EXERCISE DESCRIPTION: A word-for-word copy of the listing that follows is required.
#### TASK DATA ####
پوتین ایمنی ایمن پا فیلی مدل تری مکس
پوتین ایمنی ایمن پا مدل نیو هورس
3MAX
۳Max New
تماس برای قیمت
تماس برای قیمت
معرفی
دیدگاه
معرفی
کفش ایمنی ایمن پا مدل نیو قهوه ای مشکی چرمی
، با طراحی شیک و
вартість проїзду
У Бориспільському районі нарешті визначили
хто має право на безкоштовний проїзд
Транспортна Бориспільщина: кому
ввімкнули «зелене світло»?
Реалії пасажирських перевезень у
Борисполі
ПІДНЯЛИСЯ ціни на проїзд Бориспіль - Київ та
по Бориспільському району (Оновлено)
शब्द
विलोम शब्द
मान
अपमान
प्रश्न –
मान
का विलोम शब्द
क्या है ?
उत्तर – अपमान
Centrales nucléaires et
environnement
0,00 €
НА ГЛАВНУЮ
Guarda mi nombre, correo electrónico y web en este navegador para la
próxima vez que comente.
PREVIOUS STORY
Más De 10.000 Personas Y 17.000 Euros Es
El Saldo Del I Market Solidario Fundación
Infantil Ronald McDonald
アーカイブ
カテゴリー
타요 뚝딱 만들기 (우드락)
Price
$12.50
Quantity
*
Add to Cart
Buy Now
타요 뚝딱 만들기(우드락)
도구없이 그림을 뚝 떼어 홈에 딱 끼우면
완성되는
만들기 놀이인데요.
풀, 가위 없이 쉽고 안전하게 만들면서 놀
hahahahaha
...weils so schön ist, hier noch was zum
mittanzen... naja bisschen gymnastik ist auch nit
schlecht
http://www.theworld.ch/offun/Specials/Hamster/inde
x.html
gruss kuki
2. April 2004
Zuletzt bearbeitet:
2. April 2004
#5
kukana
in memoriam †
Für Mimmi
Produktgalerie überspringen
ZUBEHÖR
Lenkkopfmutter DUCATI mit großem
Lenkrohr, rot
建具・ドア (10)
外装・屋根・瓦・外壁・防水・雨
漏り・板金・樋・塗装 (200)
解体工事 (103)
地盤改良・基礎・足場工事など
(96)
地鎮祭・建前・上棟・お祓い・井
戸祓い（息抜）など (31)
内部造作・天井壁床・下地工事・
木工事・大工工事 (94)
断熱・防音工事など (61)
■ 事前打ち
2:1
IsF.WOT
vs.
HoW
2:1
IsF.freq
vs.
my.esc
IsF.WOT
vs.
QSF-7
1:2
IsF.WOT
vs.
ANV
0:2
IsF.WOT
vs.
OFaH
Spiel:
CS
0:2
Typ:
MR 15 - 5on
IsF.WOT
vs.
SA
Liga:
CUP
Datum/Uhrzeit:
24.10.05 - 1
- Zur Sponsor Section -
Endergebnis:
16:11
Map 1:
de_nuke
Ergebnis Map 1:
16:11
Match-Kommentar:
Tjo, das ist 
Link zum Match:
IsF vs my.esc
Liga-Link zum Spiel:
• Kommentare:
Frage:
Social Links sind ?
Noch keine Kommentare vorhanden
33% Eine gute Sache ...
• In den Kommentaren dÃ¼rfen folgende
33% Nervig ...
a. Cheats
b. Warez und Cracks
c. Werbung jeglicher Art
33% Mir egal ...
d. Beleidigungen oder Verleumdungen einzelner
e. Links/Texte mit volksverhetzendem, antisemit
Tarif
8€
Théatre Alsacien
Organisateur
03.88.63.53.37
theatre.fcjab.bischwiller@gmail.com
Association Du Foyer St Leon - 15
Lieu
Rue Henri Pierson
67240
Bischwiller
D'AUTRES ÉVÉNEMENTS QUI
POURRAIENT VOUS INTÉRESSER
####
TASK OUTPUT:
پوتین ایمنی ایمن پا فیلی مدل تری مکس
پوتین ایمنی ایمن پا مدل نیو هورس
3MAX
۳Max New
تماس برای قیمت
تماس برای قیمت
معرفی
دیدگاه
معرفی
کفش ایمنی ایمن پا مدل نیو قهوه ای مشکی چرمی
، با طراحی شیک و
вартість проїзду
У Бориспільському районі нарешті визначили
хто має право на безкоштовний проїзд
Транспортна Бориспільщина: кому
ввімкнули «зелене світло»?
Реалії пасажирських перевезень у
Борисполі
ПІДНЯЛИСЯ ціни на проїзд Бориспіль - Київ та
по Бориспільському району (Оновлено)
शब्द
विलोम शब्द
मान
अपमान
प्रश्न –
मान
का विलोम शब्द
क्या है ?
उत्तर – अपमान
Centrales nucléaires et
environnement
0,00 €
НА ГЛАВНУЮ
Guarda mi nombre, correo electrónico y web en este navegador para la
próxima vez que comente.
PREVIOUS STORY
Más De 10.000 Personas Y 17.000 Euros Es
El Saldo Del I Market Solidario Fundación
Infantil Ronald McDonald
アーカイブ
カテゴリー
타요 뚝딱 만들기 (우드락)
Price
$12.50
Quantity
*
Add to Cart
Buy Now
타요 뚝딱 만들기(우드락)
도구없이 그림을 뚝 떼어 홈에 딱 끼우면
완성되는
만들기 놀이인데요.
풀, 가위 없이 쉽고 안전하게 만들면서 놀
hahahahaha
...weils so schön ist, hier noch was zum
mittanzen... naja bisschen gymnastik ist auch nit
schlecht
http://www.theworld.ch/offun/Specials/Hamster/inde
x.html
gruss kuki
2. April 2004
Zuletzt bearbeitet:
2. April 2004
#5
kukana
in memoriam †
Für Mimmi
Produktgalerie überspringen
ZUBEHÖR
Lenkkopfmutter DUCATI mit großem
Lenkrohr, rot
建具・ドア (10)
外装・屋根・瓦・外壁・防水・雨
漏り・板金・樋・塗装 (200)
解体工事 (103)
地盤改良・基礎・足場工事など
(96)
地鎮祭・建前・上棟・お祓い・井
戸祓い（息抜）など (31)
内部造作・天井壁床・下地工事・
木工事・大工工事 (94)
断熱・防音工事など (61)
■ 事前打ち
2:1
IsF.WOT
vs.
HoW
2:1
IsF.freq
vs.
my.esc
IsF.WOT
vs.
QSF-7
1:2
IsF.WOT
vs.
ANV
0:2
IsF.WOT
vs.
OFaH
Spiel:
CS
0:2
Typ:
MR 15 - 5on
IsF.WOT
vs.
SA
Liga:
CUP
Datum/Uhrzeit:
24.10.05 - 1
- Zur Sponsor Section -
Endergebnis:
16:11
Map 1:
de_nuke
Ergebnis Map 1:
16:11
Match-Kommentar:
Tjo, das ist 
Link zum Match:
IsF vs my.esc
Liga-Link zum Spiel:
• Kommentare:
Frage:
Social Links sind ?
Noch keine Kommentare vorhanden
33% Eine gute Sache ...
• In den Kommentaren dÃ¼rfen folgende
33% Nervig ...
a. Cheats
b. Warez und Cracks
c. Werbung jeglicher Art
33% Mir egal ...
d. Beleidigungen oder Verleumdungen einzelner
e. Links/Texte mit volksverhetzendem, antisemit
Tarif
8€
Théatre Alsacien
Organisateur
03.88.63.53.37
theatre.fcjab.bischwiller@gmail.com
Association Du Foyer St Leon - 15
Lieu
Rue Henri Pierson
67240
Bischwiller
D'AUTRES ÉVÉNEMENTS QUI
POURRAIENT VOUS INTÉRESSER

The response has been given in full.